Sweetness is never pure in Lucretius; it’s a delivery system. The line turns enchantment into a literal source, a “fountain,” then contaminates it at the origin with bitterness, as if pleasure carries its own antidote. That’s not moody romanticism so much as Epicurean strategy: the poet-philosopher is suspicious of anything that feels like spellwork, because enchantment is how nature (and culture) tricks us into mistaking desire for destiny.
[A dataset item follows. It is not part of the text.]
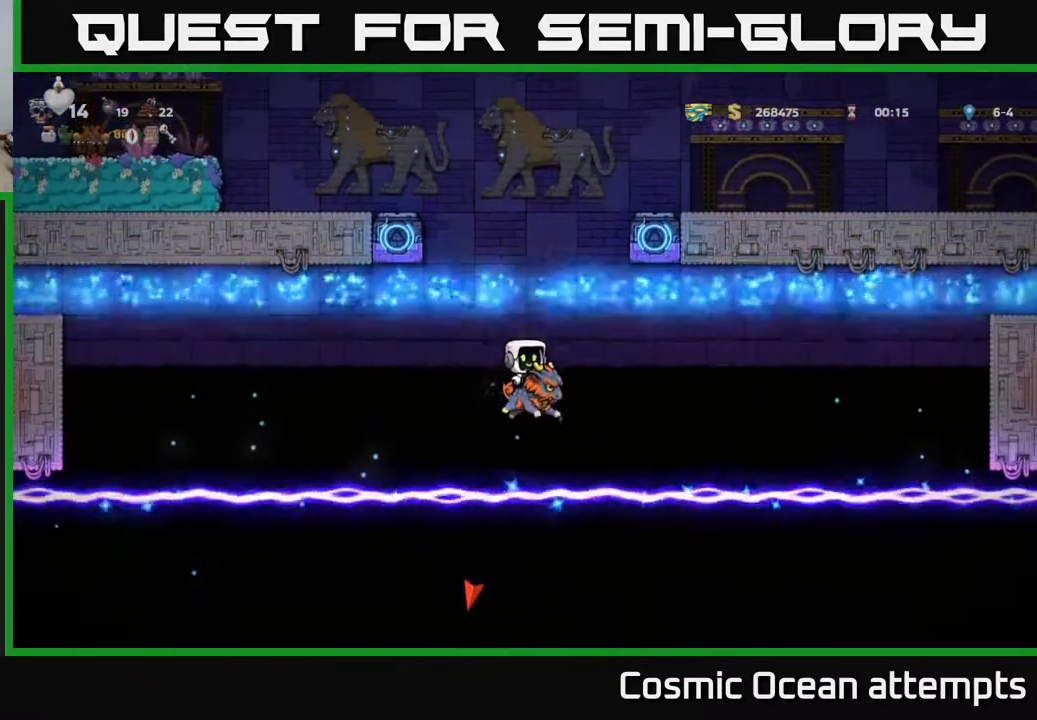
{"buttons": ["A"], "left_stick": "center", "events": [[17, "A", "down"]]}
The image does a lot of quiet violence. “Anguish amongst the flowers” isn’t just sadness interrupting beauty; it’s pain dispersed through the very symbols of innocence and attraction. Flowers are what we reach for when we want the world to look harmless. Lucretius makes them the site of infection. Subtext: if you’re only reading the surface charm of life - love, luxury, ambition, religious awe - you’re already vulnerable to the aftertaste. The bitterness isn’t an accident; it “arises,” a natural byproduct, like fermentation or venom.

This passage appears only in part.